OK, in only the first day we talked about:
beauty of boys
sex and beauty
colors and the mystical number of 7 as determining the number of colors in the rainbow
aesthetic categories of zany, cute, interesting (our contemporary impoverished vocab)
beauty and the blind
movies about blind people and valuing the aesthetic
words for women (way too many to number here but mostly depressing)
homosexuality and the hybrid word itself [Greek and Roman]
A.E. Houseman and weirdo Oxbridge dons [whole slew of them, one suspects]:            homosexuality and exoticism
evolutionary ideas of beauty and why they may miss the important point
peacocks
advertising and beauty: metrosexual, androgynous, constraints on women beauty
beauty of older individuals: is it becoming a trend?  My quick answer: NO
bears, otters, hirsute vs. hairless men
art, history, social movements
Kant (let’s not forget him!) and Plato
language

So then I went out to walk the streets of Greenwich Village and Soho and encountered beauty in many human and nonhuman forms: –people (of course, but so varied), dogs (love ’em), buildings (look up!), and the grand theater that is Manhattan where everyone is acting in some fashion or other.  OK, me included.

Pictures would be included but the internet is hating me right now.  Not beautiful, NYUguest…

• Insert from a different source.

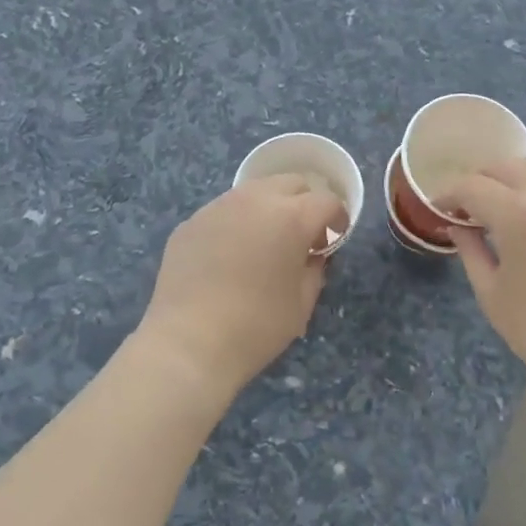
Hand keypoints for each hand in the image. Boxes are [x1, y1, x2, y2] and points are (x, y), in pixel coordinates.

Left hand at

Today’s musical commentary–which I can recall learning when I was 17 and 20 was far far away from me.  Alas.

 

Kallos/to Kalon: Beauty, beautiful/the mystery

P1000425This coming week I am fortunate to participate in a seminar sponsored by the FRN at NYU in New York City.  The topic of my seminar is on beauty.  We have yet to meet as I post this but the leader, David Konstan, asked that we right a page or two abut our own idea of beauty.  I look forward to the other participants as their fields range from literature to design to fashion to accounting.  The interest among so many diverse discipplines is the first clue that defining beauty will not be easy.  What could we all possibly have in common?  I worry that in the very act of defining beauty we will be pinning the butterfly to the board.  While we have it there for us to inspect, have we loss the butterfly in the process?  So I think I will simply point to examples and wait to see where our ‘team’ collectively goes this week.

I do not want to limit my thinking to the visual but I will start there.  Here are a collection of images, each of which I would suggest is beautiful (which could be seen as shameless plug in some cases for my skills as a photographer–never mind) or depicts the beautiful. I have chosen images here to speak for me and you will find people, landscapes, art, architecture, and animals included.

But what of the non-visual examples? Well, in music I cannot begin to choose.  So many… But here is one:

And while again, literature abounds and I defer to the experts, my current poet choices would be Charles Wright and Mary Oliver.

By highlighting beauty as multifaceted I think we can allow for some “ugliness” to be included.  the beautiful is not the pretty.  But that should wait for further reflection.  I suppose in the end I am in the Platonic camp: beauty is the longing for the eternal, the acknowledgement of the effervescence of life that is both tragic, beauty, and our destiny.